PROVIDED TEXT
Lyme disease is caused by bacteria transmitted by the bite of an infected tick of the Ixodes genus. Researchers from the Institut Pasteur have investigated tick infection when Siberian chipmunks are present, as these rodents are thought to be a reservoir for the bacteria. This pet, which was popular in the 1970s, was introduced to some forests where it now thrives, like in Sénart Forest, south-east of Paris. The research has confirmed that these chipmunks were responsible for an increase in tick infection. But there are fewer ticks where the chipmunks are found. Why is this?
Lyme borreliosis (LB) – which is also known as Lyme disease and is linked to pathogenic bacteria of the Borrelia burgdorferi complex in a broad sense – is the most widespread vector-borne zoonosis in the northern hemisphere. In France, it is spread by the Ixodes ricinus tick, an arthropod that lives on a large number of hosts, including some Borrelia reservoirs (small mammals, birds, reptiles). Humans are only accidental hosts. Among the small mammal reservoirs is the Siberian chipmunk (Tamias sibiricus), a rodent that became a pet in the 1970s and was often abandoned by its owners in nearby forests.
Researchers from the Institut Pasteur therefore assessed the development of tick infection by the different species of Borrelia bacteria. By comparing the findings obtained over three years1 (2008, 2009 and 2011), they ascertained the consequences of the proliferation of this non-native rodent species on the risk of transmission of the disease.
"We investigated the eco-epidemiological factors of Lyme disease in three forests in the Greater Paris region (Sénart, Notre-Dame and Rambouillet), explains Valérie Choumet, a scientist in the Environment and Infectious Risks Unit. Sénart Forest is an interesting site because, following their introduction there 40 years ago, the chipmunks have gradually taken over the forest, but especially the western side (the eastern side is still relatively free of the rodents)." So, the scientists studied the forest as a whole and looked to see if there were any differences in tick infection rates or nymph density: "we determined their numbers because they are small and not easy to spot and, as a consequence, are often responsible for transmitting Lyme disease to humans."
The findings were compared with those obtained for ticks collected in 2009 in two other Greater Paris region peri-urban forests (Rambouillet and Notre-Dame), which have not been colonized by these rodents.
Chipmunks do indeed infect the nymphs
"There is certainly a higher infection rate among nymphs when chipmunks are present", observes Valérie Choumet. But, luckily, this part of the forest has fewer fruit trees, like sweet chestnut trees, and is less likely to appeal to animals that the ticks latch onto for their blood meals. "Nymphs are therefore fewer in number there."

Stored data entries
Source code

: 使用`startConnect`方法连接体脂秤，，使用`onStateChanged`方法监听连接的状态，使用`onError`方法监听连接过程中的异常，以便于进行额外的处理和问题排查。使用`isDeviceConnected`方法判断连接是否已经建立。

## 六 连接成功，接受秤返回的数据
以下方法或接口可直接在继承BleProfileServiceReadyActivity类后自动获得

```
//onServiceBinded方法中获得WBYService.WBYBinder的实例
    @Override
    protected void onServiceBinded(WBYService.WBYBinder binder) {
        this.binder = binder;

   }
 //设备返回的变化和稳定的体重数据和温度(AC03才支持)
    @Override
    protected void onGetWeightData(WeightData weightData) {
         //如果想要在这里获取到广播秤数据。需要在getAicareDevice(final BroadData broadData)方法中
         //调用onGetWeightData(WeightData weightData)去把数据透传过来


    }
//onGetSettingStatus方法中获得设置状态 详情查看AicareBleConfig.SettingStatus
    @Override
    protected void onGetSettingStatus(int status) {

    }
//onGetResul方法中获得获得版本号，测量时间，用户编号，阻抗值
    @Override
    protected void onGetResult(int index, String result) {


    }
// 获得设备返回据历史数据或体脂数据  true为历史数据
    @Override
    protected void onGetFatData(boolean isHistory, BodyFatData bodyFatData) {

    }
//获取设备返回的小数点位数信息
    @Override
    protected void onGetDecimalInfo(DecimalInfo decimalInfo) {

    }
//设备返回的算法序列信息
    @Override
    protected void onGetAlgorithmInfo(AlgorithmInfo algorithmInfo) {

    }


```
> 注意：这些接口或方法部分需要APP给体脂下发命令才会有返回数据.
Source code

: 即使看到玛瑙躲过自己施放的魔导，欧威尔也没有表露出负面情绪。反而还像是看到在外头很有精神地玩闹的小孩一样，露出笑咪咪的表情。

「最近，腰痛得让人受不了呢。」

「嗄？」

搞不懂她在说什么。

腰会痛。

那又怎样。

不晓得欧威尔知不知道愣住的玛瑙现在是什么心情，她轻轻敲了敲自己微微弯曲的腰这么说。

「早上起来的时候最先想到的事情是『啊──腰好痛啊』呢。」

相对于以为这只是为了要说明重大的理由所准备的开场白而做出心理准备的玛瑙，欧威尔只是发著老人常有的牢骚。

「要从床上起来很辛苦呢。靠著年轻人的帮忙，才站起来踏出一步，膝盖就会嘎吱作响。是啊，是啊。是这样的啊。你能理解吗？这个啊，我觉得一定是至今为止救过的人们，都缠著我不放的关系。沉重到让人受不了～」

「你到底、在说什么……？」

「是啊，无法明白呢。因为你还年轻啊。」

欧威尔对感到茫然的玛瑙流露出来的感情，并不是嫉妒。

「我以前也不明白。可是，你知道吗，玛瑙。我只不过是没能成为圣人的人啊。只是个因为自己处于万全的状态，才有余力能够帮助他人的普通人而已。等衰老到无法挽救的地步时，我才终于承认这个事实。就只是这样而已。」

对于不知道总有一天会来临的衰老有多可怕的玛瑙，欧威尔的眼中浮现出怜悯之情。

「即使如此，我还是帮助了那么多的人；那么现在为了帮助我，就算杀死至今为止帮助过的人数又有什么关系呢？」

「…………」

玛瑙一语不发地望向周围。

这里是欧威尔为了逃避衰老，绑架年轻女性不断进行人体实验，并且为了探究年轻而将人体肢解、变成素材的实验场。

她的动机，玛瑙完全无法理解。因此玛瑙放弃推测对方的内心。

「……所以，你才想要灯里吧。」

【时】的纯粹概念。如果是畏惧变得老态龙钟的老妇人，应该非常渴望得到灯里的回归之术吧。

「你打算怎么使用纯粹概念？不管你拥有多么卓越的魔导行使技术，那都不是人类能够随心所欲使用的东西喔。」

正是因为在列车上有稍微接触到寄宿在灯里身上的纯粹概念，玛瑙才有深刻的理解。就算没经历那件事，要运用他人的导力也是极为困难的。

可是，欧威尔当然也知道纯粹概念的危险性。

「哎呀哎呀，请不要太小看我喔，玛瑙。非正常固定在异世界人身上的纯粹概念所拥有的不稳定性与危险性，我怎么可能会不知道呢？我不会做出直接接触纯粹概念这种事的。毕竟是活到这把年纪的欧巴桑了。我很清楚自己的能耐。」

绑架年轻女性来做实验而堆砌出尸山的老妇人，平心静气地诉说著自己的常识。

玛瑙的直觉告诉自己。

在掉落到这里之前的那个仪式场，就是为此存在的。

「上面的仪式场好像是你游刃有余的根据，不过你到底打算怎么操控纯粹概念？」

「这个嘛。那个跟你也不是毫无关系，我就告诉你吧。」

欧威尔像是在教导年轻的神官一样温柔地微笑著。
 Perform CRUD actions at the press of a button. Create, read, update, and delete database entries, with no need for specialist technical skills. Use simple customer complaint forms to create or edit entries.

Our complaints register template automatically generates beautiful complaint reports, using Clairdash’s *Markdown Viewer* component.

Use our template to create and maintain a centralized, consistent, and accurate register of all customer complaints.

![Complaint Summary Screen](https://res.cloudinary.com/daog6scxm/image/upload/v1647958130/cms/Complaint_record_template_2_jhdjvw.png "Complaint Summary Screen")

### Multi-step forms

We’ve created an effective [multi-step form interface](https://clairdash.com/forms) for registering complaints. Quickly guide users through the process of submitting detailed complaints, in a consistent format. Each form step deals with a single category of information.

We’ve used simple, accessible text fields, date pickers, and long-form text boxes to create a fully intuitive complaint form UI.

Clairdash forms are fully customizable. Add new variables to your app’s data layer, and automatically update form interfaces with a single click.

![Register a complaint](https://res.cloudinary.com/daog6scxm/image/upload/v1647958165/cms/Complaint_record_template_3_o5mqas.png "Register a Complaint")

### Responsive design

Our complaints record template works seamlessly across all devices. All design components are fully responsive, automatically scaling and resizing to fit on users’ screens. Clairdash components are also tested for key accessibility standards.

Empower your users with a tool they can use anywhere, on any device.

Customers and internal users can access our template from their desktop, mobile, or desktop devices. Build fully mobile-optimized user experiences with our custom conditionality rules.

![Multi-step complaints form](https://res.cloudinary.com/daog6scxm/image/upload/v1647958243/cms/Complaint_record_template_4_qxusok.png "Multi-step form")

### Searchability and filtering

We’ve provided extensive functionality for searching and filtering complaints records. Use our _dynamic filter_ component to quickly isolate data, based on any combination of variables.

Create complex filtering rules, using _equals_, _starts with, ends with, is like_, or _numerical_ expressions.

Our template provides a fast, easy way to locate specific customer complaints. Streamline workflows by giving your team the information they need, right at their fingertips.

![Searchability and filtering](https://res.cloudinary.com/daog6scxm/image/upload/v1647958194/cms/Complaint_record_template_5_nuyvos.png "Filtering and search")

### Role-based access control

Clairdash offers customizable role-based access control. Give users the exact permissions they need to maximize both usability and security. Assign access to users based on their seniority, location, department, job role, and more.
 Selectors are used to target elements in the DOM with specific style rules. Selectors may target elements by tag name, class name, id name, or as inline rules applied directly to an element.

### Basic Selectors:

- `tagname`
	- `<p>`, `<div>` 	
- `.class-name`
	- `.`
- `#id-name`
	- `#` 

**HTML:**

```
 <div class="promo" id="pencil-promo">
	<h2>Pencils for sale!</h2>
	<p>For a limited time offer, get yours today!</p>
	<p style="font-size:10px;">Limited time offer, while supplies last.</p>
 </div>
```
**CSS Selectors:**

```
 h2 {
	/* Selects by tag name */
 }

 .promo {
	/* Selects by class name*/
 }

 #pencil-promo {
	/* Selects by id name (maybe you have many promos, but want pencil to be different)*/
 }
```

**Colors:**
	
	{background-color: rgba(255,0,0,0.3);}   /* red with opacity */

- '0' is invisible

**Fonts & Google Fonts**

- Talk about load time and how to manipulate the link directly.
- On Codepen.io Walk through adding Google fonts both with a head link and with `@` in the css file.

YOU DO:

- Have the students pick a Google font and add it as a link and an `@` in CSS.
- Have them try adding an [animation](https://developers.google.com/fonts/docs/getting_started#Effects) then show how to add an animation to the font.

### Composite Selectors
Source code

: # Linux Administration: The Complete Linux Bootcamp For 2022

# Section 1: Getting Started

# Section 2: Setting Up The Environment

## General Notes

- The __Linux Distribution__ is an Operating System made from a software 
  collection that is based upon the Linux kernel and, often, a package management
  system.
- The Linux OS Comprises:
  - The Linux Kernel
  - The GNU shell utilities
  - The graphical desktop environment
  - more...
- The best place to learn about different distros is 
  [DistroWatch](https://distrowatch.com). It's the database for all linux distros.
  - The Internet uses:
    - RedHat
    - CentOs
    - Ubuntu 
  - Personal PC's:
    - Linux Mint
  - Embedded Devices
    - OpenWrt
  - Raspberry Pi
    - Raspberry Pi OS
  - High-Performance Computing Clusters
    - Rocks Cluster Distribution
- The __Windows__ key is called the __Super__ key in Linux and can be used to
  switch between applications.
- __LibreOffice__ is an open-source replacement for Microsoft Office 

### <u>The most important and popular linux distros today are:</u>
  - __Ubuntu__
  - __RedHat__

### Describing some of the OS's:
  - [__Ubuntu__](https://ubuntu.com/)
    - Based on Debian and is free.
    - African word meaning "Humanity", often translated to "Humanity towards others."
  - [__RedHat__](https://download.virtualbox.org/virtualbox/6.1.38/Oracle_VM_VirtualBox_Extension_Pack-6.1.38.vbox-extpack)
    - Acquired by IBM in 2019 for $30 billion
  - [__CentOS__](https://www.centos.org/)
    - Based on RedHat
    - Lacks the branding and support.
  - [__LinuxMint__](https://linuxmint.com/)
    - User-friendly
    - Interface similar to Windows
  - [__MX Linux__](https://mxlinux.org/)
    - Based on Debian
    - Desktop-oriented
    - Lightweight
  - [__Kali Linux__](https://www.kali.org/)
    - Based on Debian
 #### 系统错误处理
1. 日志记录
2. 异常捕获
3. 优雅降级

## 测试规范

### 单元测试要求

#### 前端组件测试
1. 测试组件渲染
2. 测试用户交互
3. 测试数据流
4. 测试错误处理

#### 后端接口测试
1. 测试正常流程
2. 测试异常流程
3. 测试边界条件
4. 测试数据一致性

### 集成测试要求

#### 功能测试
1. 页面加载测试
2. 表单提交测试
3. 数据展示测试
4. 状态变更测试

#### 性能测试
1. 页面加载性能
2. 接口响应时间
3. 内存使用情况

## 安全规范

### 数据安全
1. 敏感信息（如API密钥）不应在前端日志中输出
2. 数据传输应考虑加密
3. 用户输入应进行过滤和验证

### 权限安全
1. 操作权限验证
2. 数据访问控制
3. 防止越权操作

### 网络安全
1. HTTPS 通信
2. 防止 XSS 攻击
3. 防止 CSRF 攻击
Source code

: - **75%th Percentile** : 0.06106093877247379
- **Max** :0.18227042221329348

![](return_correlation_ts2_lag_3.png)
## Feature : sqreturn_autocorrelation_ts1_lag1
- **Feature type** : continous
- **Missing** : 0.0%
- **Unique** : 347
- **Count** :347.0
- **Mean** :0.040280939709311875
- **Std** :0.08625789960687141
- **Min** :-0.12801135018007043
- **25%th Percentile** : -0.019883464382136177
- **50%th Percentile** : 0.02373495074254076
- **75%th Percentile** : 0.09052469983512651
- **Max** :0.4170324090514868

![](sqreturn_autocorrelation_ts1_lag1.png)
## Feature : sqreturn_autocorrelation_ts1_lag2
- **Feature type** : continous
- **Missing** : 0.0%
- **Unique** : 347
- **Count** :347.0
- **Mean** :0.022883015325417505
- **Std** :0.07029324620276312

EXERCISE DETAILS
Write out the part of the text on Lyme disease and chipmunks starting with "Lyme borreliosis (LB)" and going on through "in nearby forests.". The rows have no connection to the text on Lyme disease and chipmunks.

EXPECTED ANSWER
Lyme borreliosis (LB) – which is also known as Lyme disease and is linked to pathogenic bacteria of the Borrelia burgdorferi complex in a broad sense – is the most widespread vector-borne zoonosis in the northern hemisphere. In France, it is spread by the Ixodes ricinus tick, an arthropod that lives on a large number of hosts, including some Borrelia reservoirs (small mammals, birds, reptiles). Humans are only accidental hosts. Among the small mammal reservoirs is the Siberian chipmunk (Tamias sibiricus), a rodent that became a pet in the 1970s and was often abandoned by its owners in nearby forests.